Junior Litwits participate in Teens Top Ten, students provide feedback before publication

More stories from Kaeden Thurber

Starting with four students submitting reviews, junior Brooke Petersen, senior Erin Harrington, junior Kyndal Peck, and junior Kaeden Thurber opened the doors for the Junior Litwits club. The Young adult Library Services Association (YALSA) has a service entitled “Teens Top Ten.” Young Adult book clubs may enter the service by application, to review previously released books. Even though only 15 clubs are chosen throughout the nation, the Junior Litwits was selected as one.

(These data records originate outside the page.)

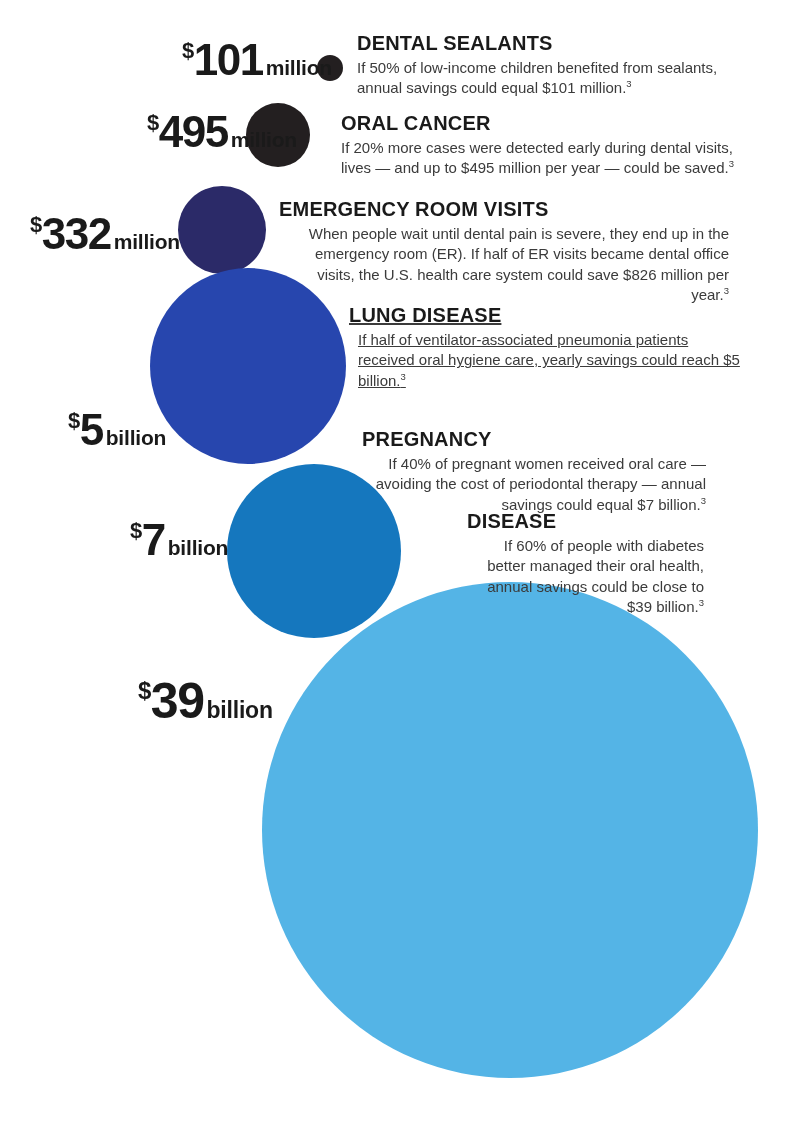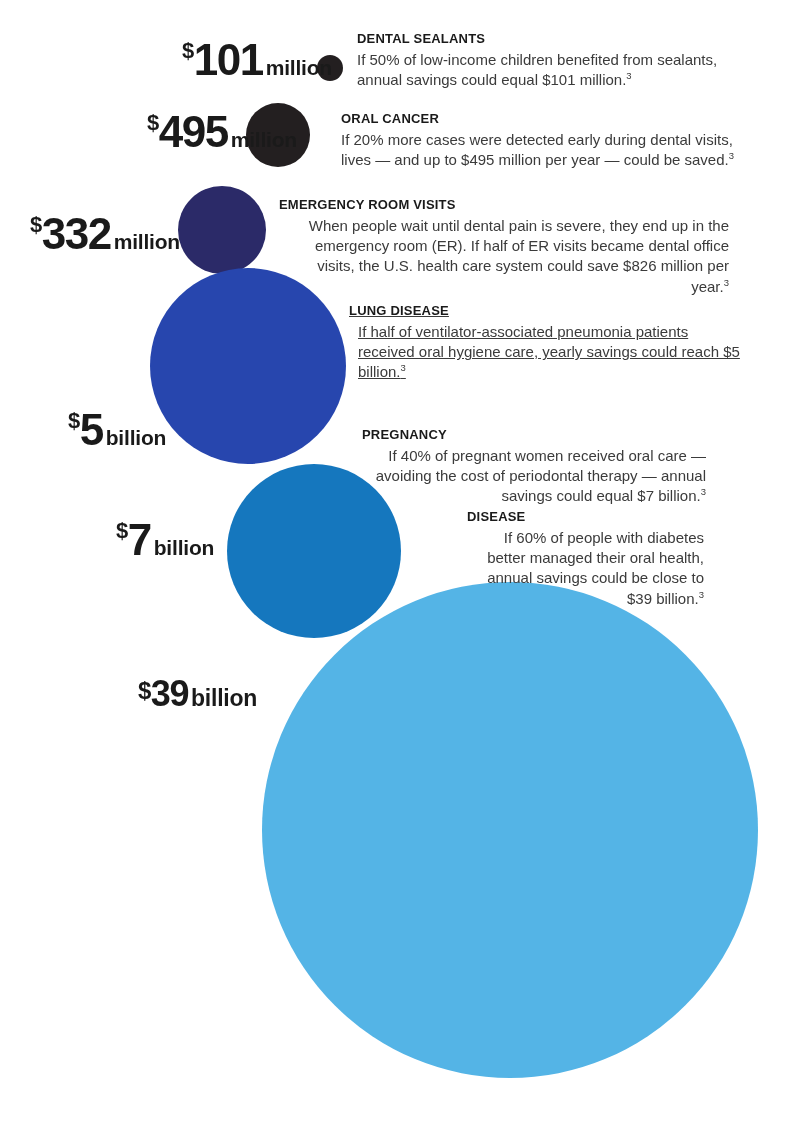--- a/index.html
+++ b/index.html
@@ -45,30 +45,30 @@
     font-weight: bold;
     letter-spacing: -1.5px;
   }
   .value-label .unit {
     font-size: 21px;
     font-weight: bold;
     letter-spacing: -0.2px;
     margin-left: 3px;
   }
   .value-label.big .currency { font-size: 24px; top: 3px; }
-  .value-label.big .amount { font-size: 36px; }
+  .value-label.big .amount { font-size: 50px; }
   .value-label.big .unit { font-size: 23px; }
 
   
   .callout {
     position: absolute;
     color: #3b3b3b;
   }
   .callout .c-title {
-    font-size: 13px;
+    font-size: 20px;
     font-weight: bold;
     color: #1a1a1a;
     letter-spacing: 0.2px;
     margin-bottom: 3px;
     line-height: 1.15;
   }
   .callout .c-body {
     font-size: 15px;
     line-height: 1.35;
     color: #3b3b3b;
@@ -104,21 +104,21 @@
   </div>
 
   <div class="value-label" style="left:30px; top:212px;">
     <span class="currency">$</span><span class="amount">332</span><span class="unit">million</span>
   </div>
 
   <div class="value-label" style="left:68px; top:408px;">
     <span class="currency">$</span><span class="amount">5</span><span class="unit">billion</span>
   </div>
 
-  <div class="value-label" style="left:116px; top:518px;">
+  <div class="value-label" style="left:130px; top:518px;">
     <span class="currency">$</span><span class="amount">7</span><span class="unit">billion</span>
   </div>
 
   <div class="value-label big" style="left:138px; top:676px;">
     <span class="currency">$</span><span class="amount">39</span><span class="unit">billion</span>
   </div>
 
   <div class="callout align-left" style="left:357px; top:32px; width:392px;">
     <div class="c-title">DENTAL SEALANTS</div>
     <div class="c-body"><span>If 50% of low-income children benefited from sealants, annual savings could equal $101 million.</span><sup>3</sup></div>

“I’m assuming the quality of the reviews would have been one thing [in becoming one of the 15 book clubs chosen] and another thing was that I provided information on the school demographics as far as what our student population looked like,” Henning said. “It’s the fact that we have a diverse student body and I believe that YALSA wanted a lot of diversity and people who are reading are providing reviews.”

The books sent to the clubs are prone to typos, plot holes and bad character development. Therefore, students get the chance to help authors with the development of their books. This gives the clubs a first chance to read the books before they are on the market.

“No one else is able to read them, and the actual product of the book when it’s on sale might be different from when you read it. You might be able to keep the book and if it gets really popular you can say you got to read it first,” Petersen said.

The club will be sent anywhere from 300 to 400 books this year. Each book club participant has the choice to choose which genre they want to read. The books sent from authors are specifically private to the YALSA club.

“They are not mixed in with the other books in the library, they´re on a cart that is back behind the circulation desk, so somebody has to ask to get them,” Henning said.

After reading each book, members are required to write a review that they will eventually record to the YALSA online website. Students practiced writing reviews in last year´s book club and have been waiting for such an opportunity to apply their knowledge.

“[This opportunity requires] reading with a critical mind, paying attention more deeply to what you’re reading rather than scratching across the surface. We’re really looking more closely into what the author is saying, looking for good quality writing,” Henning said. “Being alert to what separates good writing from not so good writing. Being able to organize your own thoughts and develop your own opinions, and to write both concisely and somewhat professionally to provide a response on what you’ve read.”

The Teens Top Ten Project works towards nominating the top ten books YALSA participants have read and voted on. Any book sent to the YALSA groups, or any book published between Jan. 1 and Dec. 31 are eligible to be nominated.

“The plot has to be put together and everything, the grammar has to make sense, how people act a little bit relatable to how a person would act,” Petersen said.

Henning said the club is still looking to recruit student readers. While Henning wishes for students to express an interest in and visit the library, Henning wants students to be aware of the work that is required.

“I would like for people to be passing all their other classes. It [the program] does require a lot of outside work and I don’t want students to fall behind in anything,” Henning said. “I don’t want this to take away from them getting their schoolwork done.”

While some might view reading as a chore, junior Sarah Fryhover finds great delight in reading.

“I really enjoy meeting people who also love to read like I do, and also getting to read pre released books,” Fryhover said.